Bag. 5 ▪ Pembunuhan Berantai

1.5K 156 0
                                    

Matahari sudah mulai naik ke atas kepala. Murid-murid yang dikumpulkan pada mengeluh karena panas yang mulai menyengat kulit mereka. Mr. Vender juga tak bisa membiarkan murid-muridnya harus berpanas-panasan yang akan membuat kepala pening. Lewat Mrs. Rossa, Mr. Vender memerintahkan agar semua murid masuk ke kelas masing-masing dan harus ada seorang guru yang menemani mereka di sana.

"Anak-anak, dari kelas satu sampai kelas lima dari A sampai G, dipersilakan masuk ke kelas masing-masing. Wali kelas harap menemani anak asuhnya selama berada di kelas, kecuali ada keperluan mendesak. Terima kasih." Mrs. Rossa berbicara di dekat tiang bendera menggunakan mic.

Murid-murid mengeluarkan semua kelegaan mereka karena akhirnya bisa kembali ke kelas. Di pertengahan jalan menuju lorong dua, Felisa bertemu dengan Steright.

"Sendirian saja?" Steright berusaha menyamai langkah kaki Felisa.

Felisa mengangguk saja dengan sedikit cemberut.

"Kamu kenapa?"

"Enggak papa."

"Hmm ... kamu tadi dibawa ke mana sama dua polisi itu?"

Felisa menoleh pada Steright dengan tatapan kaget, "Kamu lihat?"

Steright mengangguk mantap sambil tersenyum, "Tentu saja."

Felisa mendengus dan menatap tanah di bawahnya.

"Memangnya aku tidak boleh tahu ya tadi kamu kemana?"

"Tidak ada yang perlu kamu ketahui."

Steright mengangguk mengejek, "Ooh gitu. Aku lupa ya kita bukan teman."

Tak terasa, akhirnya mereka sampai di depan kelas 1-B.

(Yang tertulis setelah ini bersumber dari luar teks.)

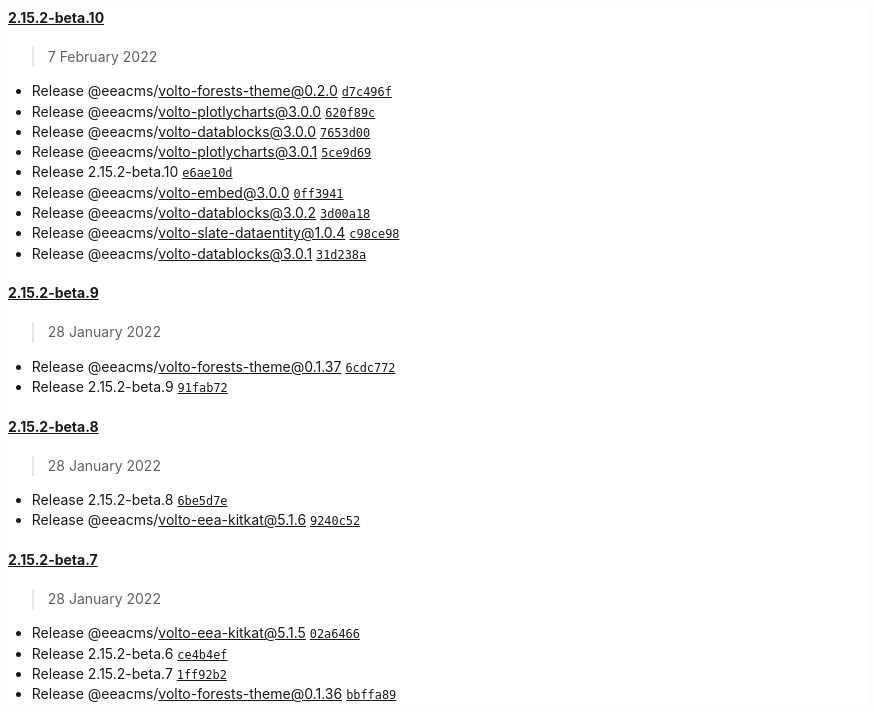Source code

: #### [2.15.2-beta.10](https://github.com/eea/forests-frontend/compare/2.15.2-beta.9...2.15.2-beta.10)

> 7 February 2022

- Release @eeacms/volto-forests-theme@0.2.0 [`d7c496f`](https://github.com/eea/forests-frontend/commit/d7c496f5056d860df49553e15395f06c14af20e9)
- Release @eeacms/volto-plotlycharts@3.0.0 [`620f89c`](https://github.com/eea/forests-frontend/commit/620f89cf84014cfefcf380b0643e70f3bac6e547)
- Release @eeacms/volto-datablocks@3.0.0 [`7653d00`](https://github.com/eea/forests-frontend/commit/7653d00fe9acaf458409834b9c3eac90c0f9c433)
- Release @eeacms/volto-plotlycharts@3.0.1 [`5ce9d69`](https://github.com/eea/forests-frontend/commit/5ce9d69cdfee33d0ff18fa43c5f9470f02030070)
- Release 2.15.2-beta.10 [`e6ae10d`](https://github.com/eea/forests-frontend/commit/e6ae10d55a0627d8cb577897a9469a5ccf6152c1)
- Release @eeacms/volto-embed@3.0.0 [`0ff3941`](https://github.com/eea/forests-frontend/commit/0ff3941ed7708599e26d8faa1c67ee184564d1c4)
- Release @eeacms/volto-datablocks@3.0.2 [`3d00a18`](https://github.com/eea/forests-frontend/commit/3d00a18d51b3bf82e5b056d19b33f7dfc07fbdeb)
- Release @eeacms/volto-slate-dataentity@1.0.4 [`c98ce98`](https://github.com/eea/forests-frontend/commit/c98ce9865954de95a561e69f5a6a21ad40abee25)
- Release @eeacms/volto-datablocks@3.0.1 [`31d238a`](https://github.com/eea/forests-frontend/commit/31d238ace48ea1c066b197ccd90fac6f356bd02d)

#### [2.15.2-beta.9](https://github.com/eea/forests-frontend/compare/2.15.2-beta.8...2.15.2-beta.9)

> 28 January 2022

- Release @eeacms/volto-forests-theme@0.1.37 [`6cdc772`](https://github.com/eea/forests-frontend/commit/6cdc7722da987c856418d8435be6321a994b0e31)
- Release 2.15.2-beta.9 [`91fab72`](https://github.com/eea/forests-frontend/commit/91fab722541f0e4096fa8aa01b74bbfeec7a0a4d)

#### [2.15.2-beta.8](https://github.com/eea/forests-frontend/compare/2.15.2-beta.7...2.15.2-beta.8)

> 28 January 2022

- Release 2.15.2-beta.8 [`6be5d7e`](https://github.com/eea/forests-frontend/commit/6be5d7e3a81decf7bcd5766c136762d3d43ae817)
- Release @eeacms/volto-eea-kitkat@5.1.6 [`9240c52`](https://github.com/eea/forests-frontend/commit/9240c52d69ef1db77deaf8e1ee306f96a2dcab49)

#### [2.15.2-beta.7](https://github.com/eea/forests-frontend/compare/2.15.2-beta.6...2.15.2-beta.7)

> 28 January 2022

- Release @eeacms/volto-eea-kitkat@5.1.5 [`02a6466`](https://github.com/eea/forests-frontend/commit/02a64664fdcca27c070eb06d8b8bf35c81756ea4)
- Release 2.15.2-beta.6 [`ce4b4ef`](https://github.com/eea/forests-frontend/commit/ce4b4ef2e3f4bafb77abe0aaa190c1c15251dc9e)
- Release 2.15.2-beta.7 [`1ff92b2`](https://github.com/eea/forests-frontend/commit/1ff92b2e969ec3b72d5da07a0feb7b3ee5daa12d)
- Release @eeacms/volto-forests-theme@0.1.36 [`bbffa89`](https://github.com/eea/forests-frontend/commit/bbffa895d1e6837e530fbcf067d1dd06c1bded6c)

"Steright, ayo cepat!" Salah seorang temannya melambaikan tangan di ambang pintu.

Steright segera saja berlari ke arah kelas 1-B. Sebelumnya dia sempat melirik Felisa, walaupun gadis itu selalu membuatnya kesal.

Felisa dengan langkah perlahan menyusul Steright masuk ke kelas, Kenapa lelaki itu selalu saja menggangguku, batinnya.

Buk!

Felisa menjatuhkan kasar dirinya pada bangku. Kepalanya pusing dengan semua ini. Pagi tadi sudah diberi tontonan mayat, kemudian pembunuhan, dan lelaki dingin yang ia tidak suka itu. Padahal hari ini dia semangat sekali bersekolah.

Tapi kalau dipikir tentang Lawrence, aku nggak suka sama dia karena sikapnya yang cuek dan kelihatan seperti pembunuh kejam. Aku berharap tadi itu adalah pembicaraanku yang pertama dan terakhir dengannya. batin Felisa yang membungkuk malas di atas meja.

"Fel?" Teman sekelasnya di meja nomor 18 menghampiri.

Felisa segera duduk tegak kembali dan menatap aneh pada temannya itu.

"Namaku Siera." Siera menjulurkan tangannnya.

Felisa menatap kosong pada uluran tangan itu.

"Kamu tidak mau berjabat tangan?"

Felisa menatap dingin Siera. Bahkan kepalanya pun seakan enggan untuk bergerak.

Siera menarik tangannya kembali, "Oke, tidak apa-apa. Tapi aku mau nanya, kamu tadi ngapain sama dua orang polisi itu?"

Felisa tertegun, tak menyangka teman yang melihat dirinya digiring polisi lebih dari satu orang. Padahal waktu itu suasana masih pagi sekali.

"Kamu tidak mau juga memberitahuku, hm?" Siera mengangkat kedua alisnya, masing-masing tangannya ia letakkan di pinggang.